Con todo ello, se volvió un paso esencial de cualquier preparación previa en ocasiones de gala, y así continuó siendo hasta casi finales del siglo XVIII. Por supuesto, su buena reputación también iba acompañada de una narrativa que cada vez las satirizaba más (como para no hacerlo), y es que la gente entonces también tenía ojos. Si hacía mucho viento, o te movías demasiado o, simplemente, te la colocabas regular, las risas estaban aseguradas para los demás.

La familia del rey Felipe V de España, nieto de Luis XIV de Francia, en un retrato de 1743 por Louis-Michel van Loo. (Wikimedia)

Poco a poco, la gracia se impuso a la tendencia, volviéndola ridícula. A finales de siglo, con la Revolución francesa, empezaron a desaparecer. En Reino Unido fue George IV el responsable del cambio. Después de que los opositores políticos impusieran un impuesto a las pelucas en polvo, dejó de usarlas en favor de su pelo natural. Sin embargo, ciertas profesiones que las habían establecido como parte de su traje oficial ya no se pudieron desprender de ellas.

Ilustración con catorce cabezas que muestran diferentes tipos de pelucas para hombres en el siglo XVIII. (Wikimedia)

Es el caso, por ejemplo, de los jueces que ocupaban las salas de audiencias. Las pelucas entraron en ellas simplemente porque se usaban fuera. Como prenda imprescindible para la buena sociedad, se entendió que no podían faltar en aquellos lugares donde se representaba dicho carácter. «Para 1685, las pelucas largas hasta los hombros se convirtieron en parte de la vestimenta adecuada de la corte, porque los abogados también se consideraban parte de la sociedad de clase media. En la década de 1820, las pelucas habían pasado de moda, pero los cocheros, los obispos y los abogados seguían usándolas. Los cocheros y los obispos se detuvieron a mediados de la década de 1830, pero nuevamente los tribunales mantuvieron la tradición», apuntan desde The Lawyer Portal.
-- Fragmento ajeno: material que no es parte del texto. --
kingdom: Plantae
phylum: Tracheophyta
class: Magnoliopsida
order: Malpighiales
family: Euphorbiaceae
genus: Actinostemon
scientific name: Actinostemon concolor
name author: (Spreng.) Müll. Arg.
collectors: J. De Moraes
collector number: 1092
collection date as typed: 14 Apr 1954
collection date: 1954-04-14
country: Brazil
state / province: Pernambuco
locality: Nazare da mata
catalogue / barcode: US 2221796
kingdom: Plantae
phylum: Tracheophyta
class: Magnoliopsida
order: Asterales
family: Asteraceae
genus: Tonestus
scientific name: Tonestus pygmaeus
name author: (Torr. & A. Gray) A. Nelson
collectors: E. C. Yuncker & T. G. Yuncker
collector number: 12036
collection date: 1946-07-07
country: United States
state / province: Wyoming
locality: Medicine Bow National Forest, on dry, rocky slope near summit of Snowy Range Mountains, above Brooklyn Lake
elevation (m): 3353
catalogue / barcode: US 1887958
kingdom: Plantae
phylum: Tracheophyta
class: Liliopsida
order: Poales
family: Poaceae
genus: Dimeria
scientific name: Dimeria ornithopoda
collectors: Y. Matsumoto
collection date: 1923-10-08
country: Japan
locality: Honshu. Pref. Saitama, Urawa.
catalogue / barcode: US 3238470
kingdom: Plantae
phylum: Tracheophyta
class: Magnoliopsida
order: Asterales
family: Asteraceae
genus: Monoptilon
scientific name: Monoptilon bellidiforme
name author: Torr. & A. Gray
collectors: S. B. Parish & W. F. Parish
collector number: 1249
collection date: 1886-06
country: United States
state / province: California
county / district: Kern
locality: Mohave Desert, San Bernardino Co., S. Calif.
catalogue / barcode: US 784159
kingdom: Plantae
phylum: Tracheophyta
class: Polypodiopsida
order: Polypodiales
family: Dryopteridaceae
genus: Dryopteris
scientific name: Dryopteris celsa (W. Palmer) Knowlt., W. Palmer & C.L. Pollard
Muy atrás parecen haber quedado aquellas pelucas imposibles, aunque no tanto la manía por la que una vez se volvieron tan requeridas: dos siglos después de que se les dejara a un lado, siguen nuevas formas contra el estereotipo que supone la edad o, también, la enfermedad. Así, el injerto de pelo está a la orden del día; y, si bien con mucho menos volumen y recorrido, tampoco es que las pelucas hayan desaparecido del todo. Y si no te atreves con tanto, buenas son unas extensiones. De una forma u otra, María Antonieta nunca dejó de estar a la última.